▸ **What you need to do**
Transcribe every entry below word for word, but skip the pictures.

START Provided information

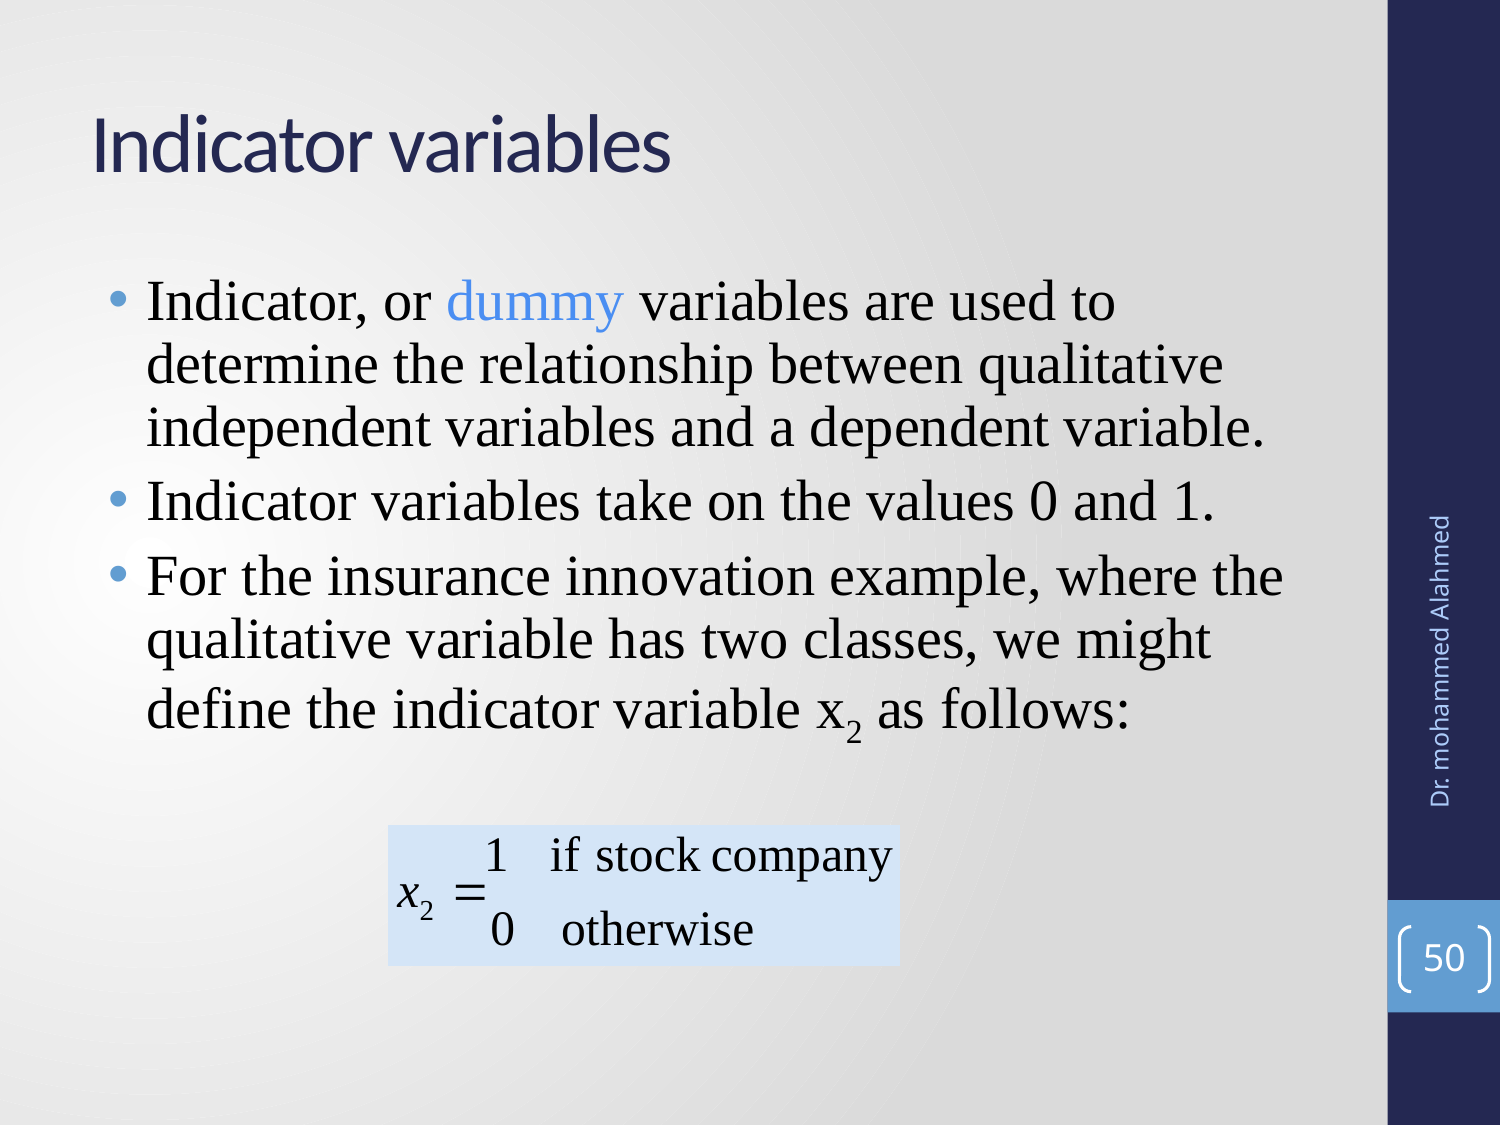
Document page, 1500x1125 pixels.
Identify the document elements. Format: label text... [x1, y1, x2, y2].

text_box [386, 824, 901, 967]
slide_number 50 [1397, 925, 1492, 994]
footer Dr. mohammed Alahmed [1408, 500, 1469, 889]
list Indicator, or dummy variables are used to determine the relationship between qualitative independent variables and a dependent variable. Indicator variables take on the values 0 and 1. For the insurance innovation example, where the qualitative variable has two classes, we might define the indicator variable x2 as follows: [75, 262, 1363, 1050]
title Indicator variables [75, 45, 1325, 233]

END Provided information

▸ **Task solution**
Document page, 1500x1125 pixels.
Identify the document elements. Format: label text... [x1, y1, x2, y2].

text_box [386, 824, 901, 967]
slide_number 50 [1397, 925, 1492, 994]
footer Dr. mohammed Alahmed [1408, 500, 1469, 889]
list Indicator, or dummy variables are used to determine the relationship between qualitative independent variables and a dependent variable. Indicator variables take on the values 0 and 1. For the insurance innovation example, where the qualitative variable has two classes, we might define the indicator variable x2 as follows: [75, 262, 1363, 1050]
title Indicator variables [75, 45, 1325, 233]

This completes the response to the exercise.